Eine besondere Erinnerung verbinde ich mit der Familie, die als erstes in Griesheim untergebracht wurde. Sie waren aus Afghanistan geflüchtet, Vater, Mutter und zwei Söhne, einer noch ein Säugling. Von weiteren Familienangehörigen waren sie auf der Flucht getrennt worden und der Schmerz, nicht zu wissen, was mit ihnen ist, stand ihnen bei meinem Besuch ins Gesicht geschrieben.

Nur wenige Monate später begrüßte ich die Ferienspielkinder in der Wagenhalle und ein kleiner Junge kam auf mich zu und fragte mich in beeindruckend gutem Deutsch, ob ich ihn noch kennen würde. Es war der größere der beiden Söhne dieser Familie, der bis dahin schon mehr als ein halbes Jahr die Schule besuchte. 2025 wird er an der GHS sein Abitur ablegen.

 

Frage: Wie sehen Sie die Zusammenarbeit mit dem AK Asyl und dem Förderverein Asyl Griesheim e.V.

Gabriele Winter:

Ich habe die Zusammenarbeit mit dem Arbeitskreis wie mit dem Förderverein immer als sehr konstruktiv und produktiv angesehen, auch wenn sich nicht immer alle Fragen völlig problemlos lösen ließen. Wir haben ihnen in Griesheim hinsichtlich der Betreuung der Geflüchteten viel zu verdanken.
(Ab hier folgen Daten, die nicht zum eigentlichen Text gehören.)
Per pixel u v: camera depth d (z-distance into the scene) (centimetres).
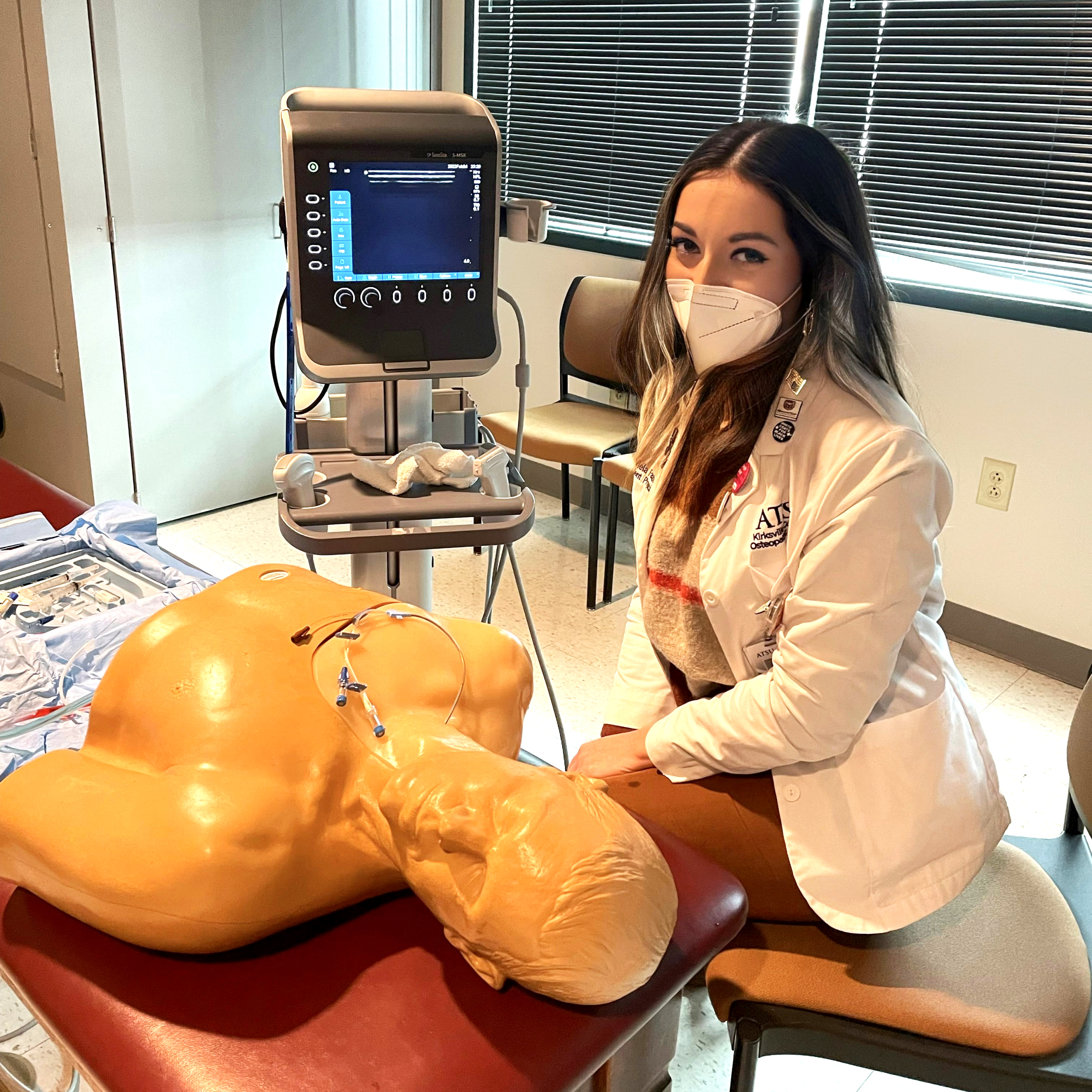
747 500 123
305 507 120
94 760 77
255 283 347
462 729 83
Die vielen Griesheimerinnen und Griesheimer, die sich hier mit persönlichem Engagement, vielen guten Ideen, Sachkenntnis und der auch immer notwendigen Beharrlichkeit einbringen, tragen in besonderem Maße zur Integration und zum respektvollen Zusammenleben aller Menschen in unserer Stadt bei.

 

Frage: Was erwarten Sie in den nächsten Jahren?

Gabriele Winter:

Wir werden vor allen Dingen große gemeinsame Anstrengungen unternehmen müssen, um allen Menschen in unserer Stadt bezahlbaren Wohnraum zur Verfügung stellen zu können, und zwar egal, ob sie hier geboren sind, ob sie z.B. berufsbedingt zuziehen oder ob sie hier Zuflucht suchen.

Für mich ist dies die zentrale Aufgabe des kommenden Jahrzehnts und ich erwarte hier auch ganz konkret von Bund, Land, Kommune und Privaten, dass sie noch viel mehr gemeinsame und kreative Anstrengungen unternehmen, um Wohnungen zu bauen, deren Mieten sich Studierende wie ältere Menschen, Mitarbeitende in der Pflege, im öffentlichen Nahverkehr oder bei der Straßenmeisterei, um nur einige wenige Beispiele zu nennen, auch leisten können.

Und ich wünsche mir von ganzem Herzen, dass wir uns alle wieder voll und ganz darauf besinnen, was uns als Menschen ausmacht: Gemeinsinn, Solidarität, Respekt, Achtsamkeit und Rücksichtnahme. Wir könne gemeinsam so viel bewegen und erreichen, das haben wir gerade in Griesheim in den letzten 80 Jahren bewiesen.